▶ **Atividade 1**
Sem contar datas, anos e números de semana, quais são todos os números sobre internações ou casos que aparecem no texto sobre a covid-19?
▶ **Atividade 2**
Extraia do texto sobre a covid-19, sem nenhuma alteração, o trecho que vai de "Segundo boletim do" até "covid-19 sem diagnóstico.".
▶ **Atividade 3**
Como você daria seguimento ao texto sobre as internações por covid-19 a partir do ponto em que ele termina?

▶ **Texto de origem**
#####
A fala desagradou gestores da saúde e técnicos do ministério ouvidos pela reportagem. Reservadamente, eles dizem que a comparação é incorreta, pois a falta de testes não permite afirmar quantos casos e mortes o País tem de fato.

Segundo boletim do Ministério da Saúde de segunda-feira, 20, o Brasil registrou 366% mais hospitalizações por síndrome respiratória aguda grave (SRAG) em 2020 do que em 2019. O dado sugere um largo número de pacientes da covid-19 sem diagnóstico.

A diferença de hospitalizações nas últimas semanas é gritante, comparada ao mesmo intervalo do ano anterior. Na “semana epidemiológica 13”, que se encerra no fim de março, foram 11.797 internações em 2020 contra 1.123 em 2019. Cerca de 9 mil casos desta semana ainda estavam investigação até segunda-feira.

“Os nossos números são um dos melhores. Qual o problema da covid? Ela assusta porque acomete muito rápido o sistema. E os sistemas de saúde não são feitos para ter ociosidade. Você tem de trabalhar com eficiência máxima. Saúde é muito caro. Não dá para trabalhar com ociosidade. Os hospitais trabalham no limite. Quando tem algo que sobrecarrega o sistema, é quase impossível você conseguir se adaptar na velocidade necessária”, disse Teich.
#####
▶ **Material extraído**
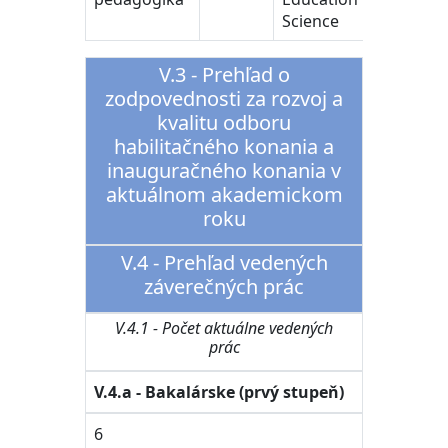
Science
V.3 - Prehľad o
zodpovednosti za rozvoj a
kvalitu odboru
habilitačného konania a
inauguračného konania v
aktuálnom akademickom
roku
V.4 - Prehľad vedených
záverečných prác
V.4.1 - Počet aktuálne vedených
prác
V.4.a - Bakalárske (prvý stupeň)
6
#####
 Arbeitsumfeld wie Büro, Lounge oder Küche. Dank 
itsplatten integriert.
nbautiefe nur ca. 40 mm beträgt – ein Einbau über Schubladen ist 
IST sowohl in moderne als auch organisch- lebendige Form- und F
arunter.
#####
▶ **Espaço de resposta 1**
- 366% (mais hospitalizações por SRAG em 2020 do que em 2019)
- 11.797 internações em 2020 na “semana epidemiológica 13”
- 1.123 internações em 2019 na mesma semana
- cerca de 9 mil casos dessa semana ainda em investigação

▶ **Espaço de resposta 2**
Segundo boletim do Ministério da Saúde de segunda-feira, 20, o Brasil registrou 366% mais hospitalizações por síndrome respiratória aguda grave (SRAG) em 2020 do que em 2019. O dado sugere um largo número de pacientes da covid-19 sem diagnóstico.

▶ **Espaço de resposta 3**
Para o médico Julival Ribeiro, porta-voz da Sociedade Brasileira de Infectologia, comparar a performance do Brasil com outros países no combate a covid-19 exige mais testes e mais dados. O ministério promete ter em mãos 46,2 milhões de testes na crise, mas só entregou 2,5 milhões até agora aos Estados. Destes, apenas 524,3 mil são do tipo RT-PCR, usado para um diagnóstico definitivo da doença.

“Nos Estados com isolamento social a gente postergou um pouco (o crescimento de casos). Eles não vêm ocorrendo ao mesmo tempo. Mas a gente nunca viu tanta pneumonia. Será que não é covid? Mas não temos testes de diagnóstico?”, disse Ribeiro.

Letalidade

Ao elogiar dados do Brasil, Teich também deixou de lado a taxa de letalidade do País. Ainda que distorcido, também por causa da subnotificação, o percentual do Brasil é de 6,3% de mortes sob o total de casos. Na Alemanha, citada pelo ministro, a taxa cai para cerca de 3%. Os vizinhos Argentina (4,8%), Paraguai (3,8%) e Chile (1,4%) também mostram indicadores melhores que o do Brasil. Os dados são da universidade Johns Hopkins, também usados pelo ministério.

“A gente não tem dados. Só em São Paulo havia milhares de testes para serem analisados. Só isso já era um furo. Não temos teste RT-PCR, que diagnostica o vírus”, afirma o infectologista Ribeiro.

Procurado, o Ministério da Saúde não se manifestou.